A window opened to show that the download had started. Once it was done, I launched the GPS finder and a window opened with a map and a blinking red dot that signified the location of the Hummer. According to the map it was about three miles away. If I was by myself, that wouldn’t be a problem, but I had Will and he couldn’t move nearly a quickly as I could. Problem was we couldn’t stay here either. The other Weres had probably heard the death throes of their fellow pack member and were on their way with vengeance on the mind. We had to move.

“Thanks, boss.”

“As you Americans say, no problem. I wish there was more I could do.”

“You’ve done enough. I’ll call you after I’m done.” Joshua nodded and broke the link. I closed the notebook and walked over to Will. Hmm. No limping. And my arm definitely doesn’t hurt anymore. Fuck.

“How d’you feel?” I asked him. He nodded as if he didn’t trust himself to speak.

“Come on. We have to go.”

“Trouble?”

“Yeah and plenty of it. C’mon.” We walked out of the cave and I opened the notebook to get our bearings. We had to head east towards the highway.

“’Kay. Will, your job is to hold on to this notebook and navigate us to where the red dot is. That’s my Hummer. The sooner we get there, the sooner I get you home. Stay close, keep up and be quiet, clear?”

He nodded. I closed the pc, stuffed it in its’ carrying case and gave it to Will. As he strapped it on, I pulled out my gun, checked the load and slung it on my shoulder.

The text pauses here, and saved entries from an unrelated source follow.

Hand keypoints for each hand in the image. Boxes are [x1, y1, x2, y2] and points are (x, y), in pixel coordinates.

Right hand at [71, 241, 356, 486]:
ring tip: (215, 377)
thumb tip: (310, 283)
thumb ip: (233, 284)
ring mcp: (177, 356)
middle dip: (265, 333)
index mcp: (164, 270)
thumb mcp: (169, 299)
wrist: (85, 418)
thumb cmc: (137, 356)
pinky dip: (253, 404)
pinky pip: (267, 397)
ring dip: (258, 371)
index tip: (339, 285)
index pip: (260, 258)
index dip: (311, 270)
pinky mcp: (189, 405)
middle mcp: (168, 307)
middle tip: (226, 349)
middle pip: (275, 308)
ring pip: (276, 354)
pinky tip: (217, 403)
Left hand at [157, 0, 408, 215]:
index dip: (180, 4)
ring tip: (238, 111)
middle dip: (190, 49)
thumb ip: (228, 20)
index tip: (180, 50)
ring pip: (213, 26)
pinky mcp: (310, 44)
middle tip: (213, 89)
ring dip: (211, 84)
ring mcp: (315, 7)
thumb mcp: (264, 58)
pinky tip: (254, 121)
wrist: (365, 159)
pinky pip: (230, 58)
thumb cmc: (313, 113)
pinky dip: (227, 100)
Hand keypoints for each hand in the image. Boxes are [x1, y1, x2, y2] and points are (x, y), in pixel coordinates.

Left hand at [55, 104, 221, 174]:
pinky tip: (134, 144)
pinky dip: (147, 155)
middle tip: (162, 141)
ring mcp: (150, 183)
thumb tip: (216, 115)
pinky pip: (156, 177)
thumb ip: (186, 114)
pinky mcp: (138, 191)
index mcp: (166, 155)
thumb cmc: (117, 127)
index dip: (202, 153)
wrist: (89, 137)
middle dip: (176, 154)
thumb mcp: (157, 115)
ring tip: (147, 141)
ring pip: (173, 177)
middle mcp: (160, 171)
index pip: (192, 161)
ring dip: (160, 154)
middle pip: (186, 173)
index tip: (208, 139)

I also pulled out a 9mm Beretta, pulled back the slide, turned on the safety and handed the pistol to Will.

“There’re silver bullets in the clip. They won’t have the same effect as the Lycan ordinance; it’ll slow down their ability to heal. Go for head shots. Same as before: squeeze the trigger, don’t pull it,” He swallowed and nodded his head.

Will looked pitiful in his ripped, black Beastie Boys t-shirt, dark colored jeans and dark blue Chuck Taylors. His arms and face were full of scratches from the trees and brambles he ran through. There were leaves and branches in his dark hair and a fine trembling shook his whole frame. Will was scared, but there was a resolve in his face that wasn’t there before. He wanted to go home and he trusted me to do it. I just hoped I didn’t fail him.